Families on a Parents Kids policy, which the VHI says is its most popular family plan, will see their premiums increase by 15 per cent – about €331 per year – from the beginning of next month.
The increase in family policies announced yesterday will result in an aggregate increase over the past two years of 13 per cent as the company lowered its child rate on these plans in 2009 in an attempt to regain market share from Aviva and Quinn Healthcare, which had been aggressively targeting younger people with schoolgoing children.
VHI chief executive Jimmy Tolan said he regretted the increases but insisted that the “sole purpose of the increases are to fund our customers’ needs. We have paid out over 95 cent in every euro we have taken in.

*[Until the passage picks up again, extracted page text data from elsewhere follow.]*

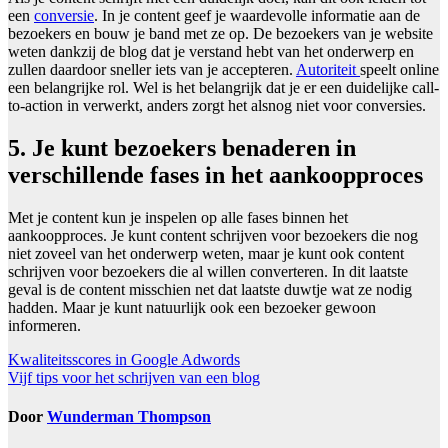
een
conversie
. In je content geef je waardevolle informatie aan de
bezoekers en bouw je band met ze op. De bezoekers van je website
weten dankzij de blog dat je verstand hebt van het onderwerp en
zullen daardoor sneller iets van je accepteren.
Autoriteit
speelt online
een belangrijke rol. Wel is het belangrijk dat je er een duidelijke call-
to-action in verwerkt, anders zorgt het alsnog niet voor conversies.
5. Je kunt bezoekers benaderen in
verschillende fases in het aankoopproces
Met je content kun je inspelen op alle fases binnen het
aankoopproces. Je kunt content schrijven voor bezoekers die nog
niet zoveel van het onderwerp weten, maar je kunt ook content
schrijven voor bezoekers die al willen converteren. In dit laatste
geval is de content misschien net dat laatste duwtje wat ze nodig
hadden. Maar je kunt natuurlijk ook een bezoeker gewoon
informeren.
Bericht
Kwaliteitsscores in Google Adwords
Vijf tips voor het schrijven van een blog
navigatie
Door
Wunderman Thompson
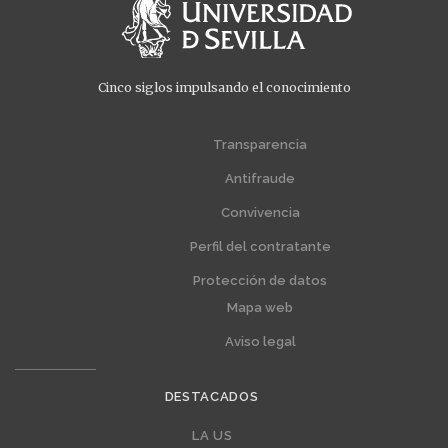
Cinco siglos impulsando el conocimiento
Menú
Menú
extra
extra
Transparencia
1
2
Antifraude
Convivencia
Perfil del contratante
Protección de datos
Mapa web
Aviso legal
DESTACADOS
Editorial
LA US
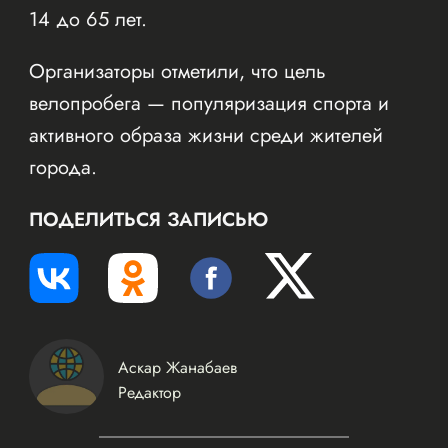
14 до 65 лет.
Организаторы отметили, что цель
велопробега — популяризация спорта и
активного образа жизни среди жителей
города.
ПОДЕЛИТЬСЯ ЗАПИСЬЮ
Аскар Жанабаев
Редактор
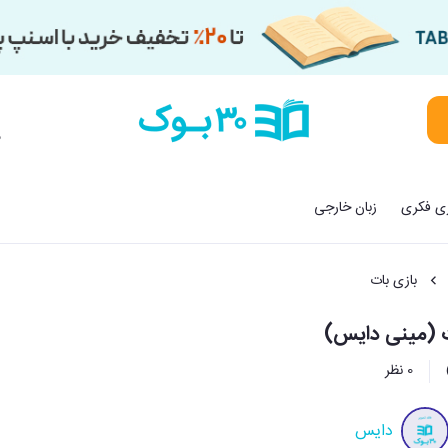
م
زی فکری
زبان خارجی
بازی بات
ت (مینی دایس)
0 نظر
دایس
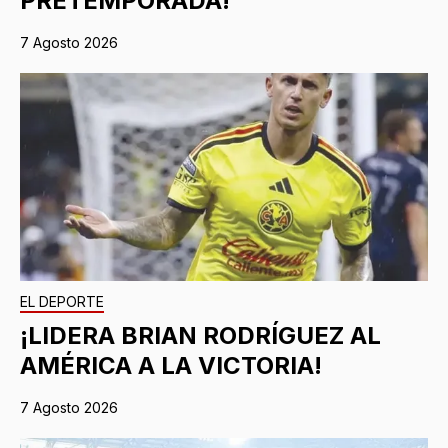
PRETEMPORADA!
7 Agosto 2026
EL DEPORTE
¡LIDERA BRIAN RODRÍGUEZ AL
AMÉRICA A LA VICTORIA!
7 Agosto 2026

“Some of the decisions we have taken here are very difficult but we are operating in a regulatory environment which is broken and it needs to be fixed.”
He insisted the company “had to be sustainable” and said that while plans to sell the company which were announced last year were in train, he did not anticipate it would move into private ownership for at least three years.
While both Aviva and Quinn Healthcare were quick to issue statements condemning yesterday’s price increases, they too have either already announced premium increases or look likely to do so in the months ahead.
In November, Quinn Healthcare announced its prices for 2011 and said its policies would increase by an average of 7.9 per cent.
While it is difficult to compare like with like, the two Quinn Healthcare policies which are most comparable to the VHI’s Plan B and Plan B Options are Essential Health and Essential Plus (excess). In November it increased the cost of its Essential Health plan from €730 to €766, while its Essential Plus (excess) increased in price more substantially from €778 to €898.
For its part, Aviva last announced a price increase last April but further increases for its customers are likely this spring.
A spokesman for the Health Insurance Authority said the volume of concern over the announcement of price increases caused its website to crash yesterday.